Tell me if you have ever done this. Honestly, have you ever combed the scripture
repeatedly looking for a promise, or even a hint of a promise, of something you
already know doesn’t exist but urgently and fervently search for it
anyway. A part of you just not
understanding why you can’t find it or why so much of scripture even seems to
speak to an entirely different idea? It
occurs to me today that I have been doing that.
Actually, maybe I’ve been doing that for a lot longer than I’d like to
admit. Then today this word comes to
me. Just one. “WAIT” And in my mind I’m
exploring all of what that means. How
many of us like that word?
Seriously. Sometimes I think it
might actually qualify as a cuss word.
But somehow today the word is taking on an entirely different aura for
me. I might actually even be smiling,
feeling a burden and huge weight being lifted.
You see, I feel like I’ve been
“waiting” for a LONG time. But today, I
realize, while yes in the strictest sense I have been waiting, I haven’t really been waiting. No, I’ve been filling up that waiting room
time trying to push the outcome through.
I’ve been trying to find the answer, move the obstacles, begging for an
earlier appointment, or at least a date that I can put my time on the calendar. I’ve even been searching the Father’s written
Word looking for an answer other than what I can see in front of me.

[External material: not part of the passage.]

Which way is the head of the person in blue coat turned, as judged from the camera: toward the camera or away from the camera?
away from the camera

Surely somewhere God promises me what I want
in this?
There was a time in my life that I read Psalm 27 on an
almost daily basis. How could I have
missed this last verse so entirely? “Wait
on the Lord, be of good courage and he shall strengthen your heart. Wait, I say on the Lord.” (New King James)

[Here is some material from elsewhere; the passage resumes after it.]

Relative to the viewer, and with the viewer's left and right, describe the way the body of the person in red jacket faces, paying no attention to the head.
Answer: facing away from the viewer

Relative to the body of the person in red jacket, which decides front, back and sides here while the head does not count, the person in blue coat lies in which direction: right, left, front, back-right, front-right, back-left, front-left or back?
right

You see there comes a time when what you are doing is
nothing but chasing the wind. It makes
you crazy, exhausts you, and makes you useless for even menial daily tasks, let
alone the joyful life God intended for us.
This weekend I found myself giving myself permission to
really enjoy the things I love, to quit trying to create answers with my own harebrained
ideas. Do you know what I realized? Waiting doesn’t mean trying to make things
happen! There is no actual work in
waiting. Yes, I still made breakfast,
lunch, and dinner, did the laundry, cleaned the bathroom, put away toys, and
chased after two wily boys. I don’t mean
waiting cuts out the work in the physical sense, but in the “I have to make
something happen in planning for my future” sense. Waiting is just waiting. Maybe even watching a show or reading book
without that guilty feeling of not having accomplished anything that pushes you
toward that elusive appointment.
Nope, there’s nothing
I have to do to make what's coming happen.
Right now, I’m just supposed to wait.
So tonight, I’m resting in the joy of waiting.